Malaysia, Australia, and New Zealand will experience strong gains from an easing of curbs - Oxford Economics
Most APAC economies are shifting towards living with COVID, but the easing of restrictions can be expected to vary across the region. Malaysia, Australia, and New Zealand are best placed to reopen given their progress on vaccination, falling or low case numbers, and relatively large tourism sectors.
According to research by Oxford Economics, all three would also experience strong gains from an easing of curbs, given recent lockdowns.

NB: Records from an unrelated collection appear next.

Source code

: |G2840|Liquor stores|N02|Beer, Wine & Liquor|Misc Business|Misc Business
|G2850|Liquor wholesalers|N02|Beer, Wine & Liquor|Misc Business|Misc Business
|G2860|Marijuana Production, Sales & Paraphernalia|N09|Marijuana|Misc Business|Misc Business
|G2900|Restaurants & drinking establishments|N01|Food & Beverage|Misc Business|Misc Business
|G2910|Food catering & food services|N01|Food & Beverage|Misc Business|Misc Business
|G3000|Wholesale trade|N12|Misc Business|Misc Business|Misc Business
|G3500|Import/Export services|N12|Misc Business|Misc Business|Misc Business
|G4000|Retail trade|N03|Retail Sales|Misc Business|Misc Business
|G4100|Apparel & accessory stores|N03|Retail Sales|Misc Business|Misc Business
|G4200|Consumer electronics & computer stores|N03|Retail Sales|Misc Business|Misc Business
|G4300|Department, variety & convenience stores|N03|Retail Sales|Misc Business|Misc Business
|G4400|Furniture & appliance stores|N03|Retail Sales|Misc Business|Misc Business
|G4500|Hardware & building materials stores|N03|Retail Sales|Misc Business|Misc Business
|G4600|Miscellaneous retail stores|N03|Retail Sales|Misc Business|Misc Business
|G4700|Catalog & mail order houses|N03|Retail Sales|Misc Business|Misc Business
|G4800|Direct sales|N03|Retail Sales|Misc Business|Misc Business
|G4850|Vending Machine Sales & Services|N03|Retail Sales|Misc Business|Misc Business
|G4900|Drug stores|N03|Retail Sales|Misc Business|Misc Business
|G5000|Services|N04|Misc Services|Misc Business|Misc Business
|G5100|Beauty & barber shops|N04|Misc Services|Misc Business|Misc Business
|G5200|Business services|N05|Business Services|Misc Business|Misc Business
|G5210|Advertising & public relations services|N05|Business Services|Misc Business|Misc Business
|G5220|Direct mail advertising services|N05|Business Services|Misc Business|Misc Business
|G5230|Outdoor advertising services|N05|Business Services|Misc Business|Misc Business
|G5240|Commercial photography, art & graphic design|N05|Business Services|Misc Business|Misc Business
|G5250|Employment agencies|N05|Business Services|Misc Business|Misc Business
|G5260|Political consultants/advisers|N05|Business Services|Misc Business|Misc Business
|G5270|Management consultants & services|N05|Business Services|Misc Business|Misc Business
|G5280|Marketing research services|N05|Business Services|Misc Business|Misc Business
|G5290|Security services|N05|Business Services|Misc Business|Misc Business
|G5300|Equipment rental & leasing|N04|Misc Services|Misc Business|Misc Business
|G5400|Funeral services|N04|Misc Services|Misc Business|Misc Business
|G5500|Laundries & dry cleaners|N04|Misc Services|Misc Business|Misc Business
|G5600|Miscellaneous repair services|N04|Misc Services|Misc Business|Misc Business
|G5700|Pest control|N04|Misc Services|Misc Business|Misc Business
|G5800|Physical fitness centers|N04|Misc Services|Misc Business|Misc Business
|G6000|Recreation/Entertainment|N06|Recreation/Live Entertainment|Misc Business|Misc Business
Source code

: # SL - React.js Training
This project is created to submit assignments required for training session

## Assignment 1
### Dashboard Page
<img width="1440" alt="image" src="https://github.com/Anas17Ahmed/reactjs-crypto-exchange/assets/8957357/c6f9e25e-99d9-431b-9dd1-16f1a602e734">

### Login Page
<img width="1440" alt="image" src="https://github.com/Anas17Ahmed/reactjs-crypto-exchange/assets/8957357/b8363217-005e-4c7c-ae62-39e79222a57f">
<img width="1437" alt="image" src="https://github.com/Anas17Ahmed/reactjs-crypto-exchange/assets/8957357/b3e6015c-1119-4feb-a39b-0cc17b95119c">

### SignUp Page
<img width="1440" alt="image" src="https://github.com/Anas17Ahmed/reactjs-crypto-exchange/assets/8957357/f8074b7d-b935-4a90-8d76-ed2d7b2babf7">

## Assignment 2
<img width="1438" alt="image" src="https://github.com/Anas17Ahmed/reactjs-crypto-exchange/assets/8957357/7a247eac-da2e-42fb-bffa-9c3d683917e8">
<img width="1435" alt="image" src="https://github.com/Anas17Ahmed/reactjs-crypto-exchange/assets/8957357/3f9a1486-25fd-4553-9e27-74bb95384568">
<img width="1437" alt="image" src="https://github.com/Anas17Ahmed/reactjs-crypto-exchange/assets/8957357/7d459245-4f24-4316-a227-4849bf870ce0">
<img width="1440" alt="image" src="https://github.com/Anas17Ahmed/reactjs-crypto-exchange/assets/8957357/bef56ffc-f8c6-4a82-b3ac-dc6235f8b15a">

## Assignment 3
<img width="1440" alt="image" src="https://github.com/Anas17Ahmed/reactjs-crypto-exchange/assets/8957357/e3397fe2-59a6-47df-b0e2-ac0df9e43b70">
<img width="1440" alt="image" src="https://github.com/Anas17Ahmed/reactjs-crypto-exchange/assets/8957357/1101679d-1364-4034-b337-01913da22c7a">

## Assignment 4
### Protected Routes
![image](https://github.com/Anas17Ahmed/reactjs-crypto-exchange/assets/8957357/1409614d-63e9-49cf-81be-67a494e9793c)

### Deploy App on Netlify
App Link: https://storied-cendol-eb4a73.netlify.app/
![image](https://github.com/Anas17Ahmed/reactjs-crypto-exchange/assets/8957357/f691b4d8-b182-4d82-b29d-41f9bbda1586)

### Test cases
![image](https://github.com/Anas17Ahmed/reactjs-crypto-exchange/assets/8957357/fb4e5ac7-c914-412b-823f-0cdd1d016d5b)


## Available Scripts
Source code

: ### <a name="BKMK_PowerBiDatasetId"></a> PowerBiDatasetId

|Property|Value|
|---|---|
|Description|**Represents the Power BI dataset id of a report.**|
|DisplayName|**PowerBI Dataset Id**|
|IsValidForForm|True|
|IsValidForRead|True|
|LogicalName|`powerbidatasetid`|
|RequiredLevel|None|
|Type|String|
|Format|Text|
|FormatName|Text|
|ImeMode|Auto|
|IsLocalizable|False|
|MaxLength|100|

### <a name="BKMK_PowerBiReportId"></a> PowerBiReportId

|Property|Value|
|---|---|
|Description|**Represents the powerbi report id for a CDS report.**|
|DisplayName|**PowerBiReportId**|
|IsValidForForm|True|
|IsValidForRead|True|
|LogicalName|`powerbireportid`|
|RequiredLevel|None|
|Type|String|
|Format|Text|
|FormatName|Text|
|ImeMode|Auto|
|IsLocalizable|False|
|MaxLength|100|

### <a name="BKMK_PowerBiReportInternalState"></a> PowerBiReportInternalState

The economic imperative for Thailand and the Philippines to ease limitations is high, given their dependency on tourism and the mounting economic cost of restraints. This is driving policymakers to reopen borders, but domestic restrictions are likely to be eased gradually given low vaccination rates.
Despite its high vaccination rates and low case numbers, the strength and size of China’s domestic economy means there is less pressure to reopen. Indeed, China is expected to stick to its zero-COVID policy until H2 2022 at least.
In the case of India, while it ranks low in terms of the pace of future reopening, the ranking partly reflects that the country is well ahead of the region, as there are already now very few constraints in place.
For several economies, low political and public tolerance towards COVID will mean it takes longer to return to normal. Singapore and New Zealand both score highly in this regard, but in Singapore the latest retightening and extension of domestic mobility restrictions suggests that the transition to living with COVID will be slow. That said, the authorities have significantly relaxed border controls.
New Zealand may have abandoned its elimination strategy, but it also has set a high vaccination target of 90% of the eligible population (>12 years) before restrictions are eased.
The reopening of borders will help boost services activity next year. However, while a rebound in tourism is expected, international visitors may not return to prepandemic levels until 2025.
In part, this reflects consumer hesitancy in the short term, as well as significantly lower Chinese tourism numbers compared to 2019, as China’s quarantine requirements for returning travellers will likely continue to deter international travel.
As a result, heavily tourism-dependent Thailand is expected to experience significant economic scarring from the pandemic.